Not excessive, and what’s there’s mostly from the ‘spectators’—the embedded horror-movie audience meant to offer the same objections we would, or already are, thereby anticipating and perhaps deflating those objections (think the pirate contingent in the theater watching Spongebob, or the Woody-Allen-ish ‘chorus’ offering their commentary on the various goings-on, or even the narrator-cum-singer in Dead & Breakfast, etc.  Not at all an uncommon conceit, the problem only arising when/if the our stand-ins in the movie are only there to pad it out, or make it ‘smart’ and art-housy). However, those objections: a tire in a music montage? Specifically, a psychokinetic tire with malicious intent (and still a lot of tread) and a taste for blood and NASCAR getting the soft-focus, Baywatch kind of musical interlude?

Violence & Gore

A bottle is graphically decapitated in the opening scenes (the ‘ blood sacrifice’ all true horror needs to properly begin), and various insects and small animals are similarly sacrificed, largely just to establish for us this killer tire’s capabilities and proclivities, but, in the scorpion’s death, say, the intent would also seem to be to show us that moviemakers have done their homework (it’s updated Peckinpah).

Once things move to town, though, the animals are safe, and all subsequent head explosions—the tire’s main method, and not at all unpleasing—would seem to owe more either to Tom Savini’s special effect in Maniac or to the central device in Scanners, though rendered here in much more loving detail. As for the plot, though, the trailer would make you think slasher, and the tire’s glanced-at backstory would seem to support that, though if this is a slasher, it’s more of the Duel or Hitcher variety, almost as if the vehicles in that crashed and burned, but, had we sat in the audience long enough, we’d see a tire come rolling from those flames, not so much Chucky-style as in homage to the Denzel Washington/John Goodman Fallen, or perhaps Madison Smartt Bell’s Close Your Eyes (aka ‘Dr. Sleep’).

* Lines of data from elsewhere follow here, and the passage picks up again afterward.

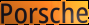
PorscheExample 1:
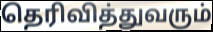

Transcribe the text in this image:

தெரிவித்துவரும்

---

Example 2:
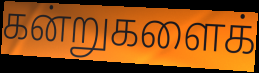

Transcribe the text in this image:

கன்றுகளைக்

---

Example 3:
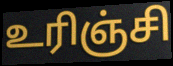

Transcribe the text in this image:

உரிஞ்சி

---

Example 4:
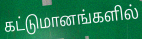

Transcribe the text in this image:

கட்டுமானங்களில்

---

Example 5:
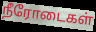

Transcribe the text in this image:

நீரோடைகள்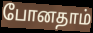
போனதாம்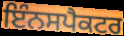
ਇੰਨਸਪੈਕਟਰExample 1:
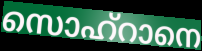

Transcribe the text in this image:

സൊഹ്റാനെ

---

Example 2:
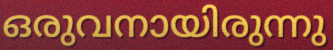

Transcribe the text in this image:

ഒരുവനായിരുന്നു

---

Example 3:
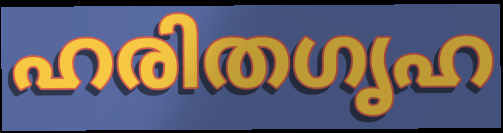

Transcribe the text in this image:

ഹരിതഗൃഹ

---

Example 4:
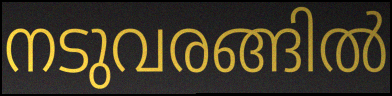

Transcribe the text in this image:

നടുവരങ്ങിൽ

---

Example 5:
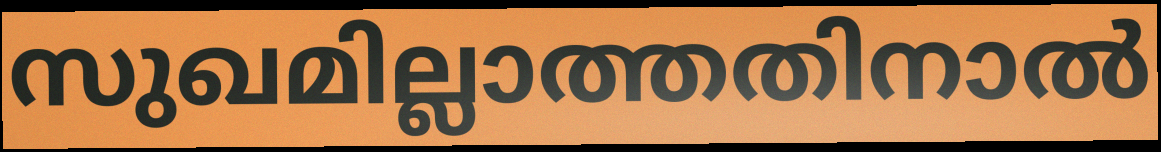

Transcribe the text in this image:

സുഖമില്ലാത്തതിനാൽ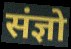
संज्ञोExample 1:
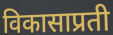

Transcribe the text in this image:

विकासाप्रती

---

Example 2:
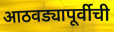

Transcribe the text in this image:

आठवड्यापूर्वीची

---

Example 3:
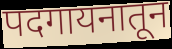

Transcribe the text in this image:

पदगायनातून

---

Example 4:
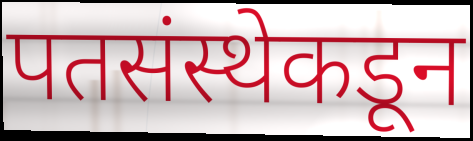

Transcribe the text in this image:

पतसंस्थेकडून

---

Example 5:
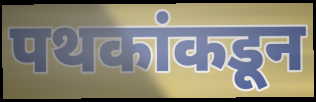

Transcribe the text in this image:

पथकांकडून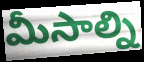
మీసాల్నిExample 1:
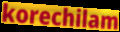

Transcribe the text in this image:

korechilam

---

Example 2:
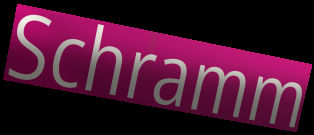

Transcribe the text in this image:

Schramm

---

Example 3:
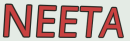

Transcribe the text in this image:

NEETA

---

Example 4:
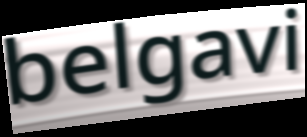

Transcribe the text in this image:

belgavi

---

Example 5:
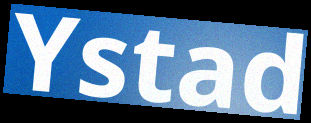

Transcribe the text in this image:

Ystad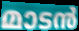
മാടൻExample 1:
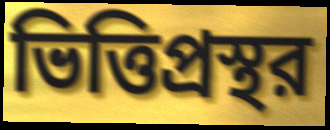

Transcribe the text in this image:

ভিত্তিপ্রস্থর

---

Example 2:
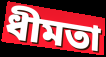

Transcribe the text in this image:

ধীমতা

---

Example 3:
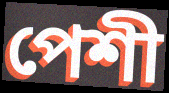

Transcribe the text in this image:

পেশী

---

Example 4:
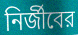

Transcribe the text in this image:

নির্জীবের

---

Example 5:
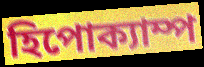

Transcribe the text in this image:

হিপোক্যাম্পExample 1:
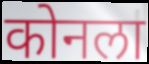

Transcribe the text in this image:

कोनला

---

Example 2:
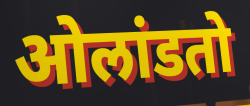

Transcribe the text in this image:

ओलांडतो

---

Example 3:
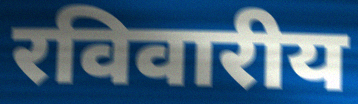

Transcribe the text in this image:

रविवारीय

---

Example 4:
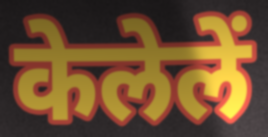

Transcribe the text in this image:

केलेलें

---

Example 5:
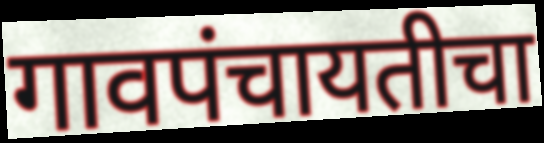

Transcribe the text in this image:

गावपंचायतीचा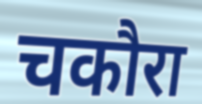
चकौरा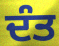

Frightening/Intense Scenes

Unless metafiction fundamentally unmoors you or shakes your confidence in a consensual reality, Rubber should be pretty tame. If your tolerance for those kind of narrative hijinks is up enough to laugh at Blazing Saddles riding through the fourth wall, though, then this should be right up your alley (unless of course you’re of the contingent who suspects that metafiction is what you do when you don’t have confidence in the core story, so try to dress it up in various in-jokey ways, so as to distract us from the donut hole in the middle of the story. Some people just like the sprinkles, though. They’re not nutritious, no, but they do go down well, and make you smile, and there’s lines built in as guide, like “Stop acting like this is real life,” and, even the title, doesn’t it already put you in the arthouse? It’s very Jarmusch, very Hartley).

Alcohol/Drug Use

Negligible, unless of course you take into account the mass amounts surely ingested to want to update Attack of the Killer Tomatoes, just with a tire, while at the same time—perhaps inadvisedly?—trying to keep enough self-awareness on-screen (think Magnum PI, smiling into the camera one too many times) to maintain some independent cinema cred.